March 4, 2013

Psychiatry and chemical lobotomies: Lives lost before they had a chance to live

Generation RX, as I watch this documentary on the industry of drugging children for profit without care or understanding to how the drugs effect their minds I consider myself lucky to have turned out the way I have. I was one of those children. Over the course of 6 years I was prescribed a plethora of psychotropic and sleep medications only to serve as a mere peon to a money-making scheme for Big Pharma. More and more in recent years children who are deemed defective by uncaring psychiatrists are thrown under foot as stepping stones for the pharmacological industry when little is understood as to what was going wrong in the children's brains. In many instances these drugs are like sweeping a pile of dirt under a carpet to not fix, but hide the disarray, as opposed to facing the issue and finding the root and cause of the problem.
What many don't understand is that these drugs are often the cause of more problems themselves.

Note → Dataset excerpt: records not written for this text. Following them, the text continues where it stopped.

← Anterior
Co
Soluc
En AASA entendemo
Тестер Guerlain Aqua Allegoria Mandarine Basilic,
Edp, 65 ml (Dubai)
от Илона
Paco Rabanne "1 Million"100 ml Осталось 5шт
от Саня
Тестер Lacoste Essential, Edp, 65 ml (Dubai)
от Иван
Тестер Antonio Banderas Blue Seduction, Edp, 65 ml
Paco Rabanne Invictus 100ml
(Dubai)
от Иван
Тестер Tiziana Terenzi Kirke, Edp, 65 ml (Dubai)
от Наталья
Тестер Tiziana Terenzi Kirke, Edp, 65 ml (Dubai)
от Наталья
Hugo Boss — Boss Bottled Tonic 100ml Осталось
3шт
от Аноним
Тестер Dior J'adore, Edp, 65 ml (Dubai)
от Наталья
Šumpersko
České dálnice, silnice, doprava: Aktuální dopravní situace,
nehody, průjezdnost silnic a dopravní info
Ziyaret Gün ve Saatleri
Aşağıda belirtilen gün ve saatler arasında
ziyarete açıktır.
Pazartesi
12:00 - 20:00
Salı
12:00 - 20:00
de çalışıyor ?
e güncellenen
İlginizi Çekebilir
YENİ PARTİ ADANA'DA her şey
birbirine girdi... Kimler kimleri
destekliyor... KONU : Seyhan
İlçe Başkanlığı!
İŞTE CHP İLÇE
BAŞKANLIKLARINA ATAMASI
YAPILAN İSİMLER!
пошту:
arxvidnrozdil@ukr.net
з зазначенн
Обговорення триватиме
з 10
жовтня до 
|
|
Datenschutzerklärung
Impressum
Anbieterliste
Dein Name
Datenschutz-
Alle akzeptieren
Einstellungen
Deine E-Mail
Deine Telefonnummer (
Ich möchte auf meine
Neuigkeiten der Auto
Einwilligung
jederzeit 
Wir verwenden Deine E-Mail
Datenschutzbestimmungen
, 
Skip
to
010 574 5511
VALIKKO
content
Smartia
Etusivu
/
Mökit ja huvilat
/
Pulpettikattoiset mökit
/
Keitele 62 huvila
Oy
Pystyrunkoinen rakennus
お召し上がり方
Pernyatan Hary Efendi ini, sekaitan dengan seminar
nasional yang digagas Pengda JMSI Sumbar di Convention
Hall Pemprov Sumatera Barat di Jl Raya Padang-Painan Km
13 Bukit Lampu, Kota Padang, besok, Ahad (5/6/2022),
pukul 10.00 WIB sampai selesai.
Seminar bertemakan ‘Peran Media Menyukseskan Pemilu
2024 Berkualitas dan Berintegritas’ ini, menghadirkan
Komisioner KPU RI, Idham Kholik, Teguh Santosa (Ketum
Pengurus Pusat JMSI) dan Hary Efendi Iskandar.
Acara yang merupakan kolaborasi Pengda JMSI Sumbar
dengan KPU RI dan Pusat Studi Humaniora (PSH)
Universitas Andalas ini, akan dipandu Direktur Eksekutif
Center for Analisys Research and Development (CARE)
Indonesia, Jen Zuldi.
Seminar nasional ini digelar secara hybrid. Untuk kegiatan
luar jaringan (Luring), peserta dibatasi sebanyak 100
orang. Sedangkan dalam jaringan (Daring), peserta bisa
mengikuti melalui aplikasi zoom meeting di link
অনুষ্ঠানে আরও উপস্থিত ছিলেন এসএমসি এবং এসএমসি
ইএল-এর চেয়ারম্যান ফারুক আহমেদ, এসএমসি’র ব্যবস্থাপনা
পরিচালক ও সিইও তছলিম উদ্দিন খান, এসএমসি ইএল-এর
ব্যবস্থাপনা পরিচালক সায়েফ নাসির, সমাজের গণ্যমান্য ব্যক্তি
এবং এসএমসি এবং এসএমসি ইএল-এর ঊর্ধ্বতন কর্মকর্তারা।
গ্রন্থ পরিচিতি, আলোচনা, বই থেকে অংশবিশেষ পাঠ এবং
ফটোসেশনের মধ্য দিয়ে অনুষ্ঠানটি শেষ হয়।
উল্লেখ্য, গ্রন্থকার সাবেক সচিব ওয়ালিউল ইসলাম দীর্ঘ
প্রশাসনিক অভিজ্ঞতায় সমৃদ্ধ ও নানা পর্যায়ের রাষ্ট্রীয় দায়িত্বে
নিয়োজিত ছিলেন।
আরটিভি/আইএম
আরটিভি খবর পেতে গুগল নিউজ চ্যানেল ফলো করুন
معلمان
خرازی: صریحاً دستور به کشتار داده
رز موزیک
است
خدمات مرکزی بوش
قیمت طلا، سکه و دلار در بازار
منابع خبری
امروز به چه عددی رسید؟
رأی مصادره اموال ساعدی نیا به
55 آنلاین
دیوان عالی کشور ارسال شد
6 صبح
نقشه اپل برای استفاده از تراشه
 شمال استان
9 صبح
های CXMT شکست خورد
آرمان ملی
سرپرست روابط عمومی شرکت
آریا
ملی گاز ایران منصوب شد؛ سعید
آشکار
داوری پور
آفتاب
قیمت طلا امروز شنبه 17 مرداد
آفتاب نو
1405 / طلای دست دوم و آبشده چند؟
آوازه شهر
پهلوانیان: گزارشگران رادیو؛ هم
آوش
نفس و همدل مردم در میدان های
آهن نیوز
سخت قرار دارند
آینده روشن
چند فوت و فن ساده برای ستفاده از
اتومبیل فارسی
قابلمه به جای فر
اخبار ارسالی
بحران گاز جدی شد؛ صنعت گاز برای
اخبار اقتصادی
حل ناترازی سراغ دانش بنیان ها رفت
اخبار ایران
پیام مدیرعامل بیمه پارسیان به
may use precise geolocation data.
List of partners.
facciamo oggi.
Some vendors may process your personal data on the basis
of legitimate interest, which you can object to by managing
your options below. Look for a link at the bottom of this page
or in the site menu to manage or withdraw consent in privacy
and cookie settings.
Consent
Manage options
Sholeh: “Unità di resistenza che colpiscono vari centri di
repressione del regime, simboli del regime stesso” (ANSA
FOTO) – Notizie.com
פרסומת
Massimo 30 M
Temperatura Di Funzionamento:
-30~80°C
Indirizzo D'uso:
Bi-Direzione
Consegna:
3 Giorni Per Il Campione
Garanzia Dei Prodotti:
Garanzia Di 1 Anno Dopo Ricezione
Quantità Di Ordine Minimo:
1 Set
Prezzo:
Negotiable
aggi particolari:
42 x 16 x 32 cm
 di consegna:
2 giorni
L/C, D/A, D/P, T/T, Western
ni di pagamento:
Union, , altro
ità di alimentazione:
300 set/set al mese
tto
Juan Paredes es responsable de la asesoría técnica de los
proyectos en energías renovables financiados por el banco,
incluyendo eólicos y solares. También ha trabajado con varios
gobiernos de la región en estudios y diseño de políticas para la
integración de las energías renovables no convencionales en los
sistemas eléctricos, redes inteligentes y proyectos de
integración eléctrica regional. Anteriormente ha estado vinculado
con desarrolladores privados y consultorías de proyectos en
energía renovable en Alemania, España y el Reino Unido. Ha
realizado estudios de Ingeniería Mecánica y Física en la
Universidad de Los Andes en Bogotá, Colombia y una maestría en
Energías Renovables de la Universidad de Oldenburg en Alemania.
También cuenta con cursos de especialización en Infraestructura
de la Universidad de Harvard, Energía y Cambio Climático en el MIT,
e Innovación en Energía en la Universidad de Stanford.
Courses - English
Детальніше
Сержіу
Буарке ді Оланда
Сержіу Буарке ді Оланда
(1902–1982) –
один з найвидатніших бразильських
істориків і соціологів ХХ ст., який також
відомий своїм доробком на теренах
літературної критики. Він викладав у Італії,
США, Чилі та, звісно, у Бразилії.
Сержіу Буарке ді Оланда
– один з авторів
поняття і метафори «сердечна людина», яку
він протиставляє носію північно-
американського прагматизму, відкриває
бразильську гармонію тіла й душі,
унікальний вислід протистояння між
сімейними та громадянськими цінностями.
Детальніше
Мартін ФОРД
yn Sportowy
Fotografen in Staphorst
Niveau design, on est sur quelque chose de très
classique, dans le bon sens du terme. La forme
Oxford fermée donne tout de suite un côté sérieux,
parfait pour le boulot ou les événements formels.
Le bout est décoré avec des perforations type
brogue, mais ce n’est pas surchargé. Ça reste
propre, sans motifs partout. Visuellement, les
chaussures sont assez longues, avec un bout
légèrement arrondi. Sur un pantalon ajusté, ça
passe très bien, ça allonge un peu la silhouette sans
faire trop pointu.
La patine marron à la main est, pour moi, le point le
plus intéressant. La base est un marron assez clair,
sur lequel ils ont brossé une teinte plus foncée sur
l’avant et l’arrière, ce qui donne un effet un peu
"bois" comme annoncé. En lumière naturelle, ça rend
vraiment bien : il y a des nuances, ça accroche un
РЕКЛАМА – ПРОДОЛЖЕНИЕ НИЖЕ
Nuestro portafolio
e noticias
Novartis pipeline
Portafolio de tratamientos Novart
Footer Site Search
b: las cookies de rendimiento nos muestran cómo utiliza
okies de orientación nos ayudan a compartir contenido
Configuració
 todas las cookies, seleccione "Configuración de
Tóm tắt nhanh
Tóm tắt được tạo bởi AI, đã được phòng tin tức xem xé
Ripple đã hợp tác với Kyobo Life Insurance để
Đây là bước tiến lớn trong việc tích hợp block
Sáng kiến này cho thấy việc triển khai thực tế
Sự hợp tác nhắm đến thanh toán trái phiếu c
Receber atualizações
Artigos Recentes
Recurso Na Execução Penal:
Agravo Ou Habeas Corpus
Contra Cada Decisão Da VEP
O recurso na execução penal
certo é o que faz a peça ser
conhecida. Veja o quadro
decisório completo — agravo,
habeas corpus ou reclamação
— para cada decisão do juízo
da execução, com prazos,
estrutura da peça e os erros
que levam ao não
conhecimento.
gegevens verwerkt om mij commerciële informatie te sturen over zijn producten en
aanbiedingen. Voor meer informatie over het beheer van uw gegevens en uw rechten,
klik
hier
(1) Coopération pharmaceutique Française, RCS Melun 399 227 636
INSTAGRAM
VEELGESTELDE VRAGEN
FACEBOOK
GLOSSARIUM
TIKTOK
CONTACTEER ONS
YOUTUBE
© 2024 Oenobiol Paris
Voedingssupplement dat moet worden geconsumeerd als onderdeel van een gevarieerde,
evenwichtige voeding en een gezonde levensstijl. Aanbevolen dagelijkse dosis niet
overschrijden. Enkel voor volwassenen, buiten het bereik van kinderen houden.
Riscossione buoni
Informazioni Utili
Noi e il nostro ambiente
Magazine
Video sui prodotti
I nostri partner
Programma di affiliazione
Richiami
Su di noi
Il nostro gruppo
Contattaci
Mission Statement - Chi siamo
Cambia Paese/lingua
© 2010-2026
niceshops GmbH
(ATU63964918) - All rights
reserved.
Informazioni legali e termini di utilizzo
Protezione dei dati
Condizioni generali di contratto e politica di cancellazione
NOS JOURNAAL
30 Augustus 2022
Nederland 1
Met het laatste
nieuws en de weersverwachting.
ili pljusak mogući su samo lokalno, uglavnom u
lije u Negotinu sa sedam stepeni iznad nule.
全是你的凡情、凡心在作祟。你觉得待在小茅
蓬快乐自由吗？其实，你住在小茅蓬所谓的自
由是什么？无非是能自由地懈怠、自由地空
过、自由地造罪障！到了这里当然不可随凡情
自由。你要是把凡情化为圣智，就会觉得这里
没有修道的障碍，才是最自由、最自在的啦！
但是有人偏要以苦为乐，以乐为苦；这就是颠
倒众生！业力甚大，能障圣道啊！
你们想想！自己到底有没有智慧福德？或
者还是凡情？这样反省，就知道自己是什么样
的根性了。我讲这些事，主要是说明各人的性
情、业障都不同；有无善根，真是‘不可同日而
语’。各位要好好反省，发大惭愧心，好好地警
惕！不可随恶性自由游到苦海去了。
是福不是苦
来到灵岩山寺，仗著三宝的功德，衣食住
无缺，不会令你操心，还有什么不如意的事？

Research shows that in the cases of the Columbine shootings and other recent school shootings the perpetrators of the homicides had been on or had taken some sort of psychotropic medications, names such as Prozac and Trazodone suddenly become familiar. Were these children with their drug-altered still-developing minds born horrendous murderers? Or were they victims of chemical lobotomies?

One of the most common terms thrown around lately "ADHD" seems to become so popular amongst psychiatrists that the diagnosis has grown like the manic fervor of a frothing dog.
"Does your child have difficulty concentrating in school? Does he or she tend to disobey your orders? Do they seem hyperactive and unfocused? You child may have ADHD and we have a prescription that can help."
What child doesn't do those things? It is rare when they don't, but does that mean that those children are defective and in need of a quick fix to mend their "broken" mental capabilities? In truth the drug is often over-prescribed and used as a band-aid sold to lazy parents that feel they don't have the time or energy to properly raise their children or confront the issues their children may have. Psychotropics are often used as pharmacological babysitters.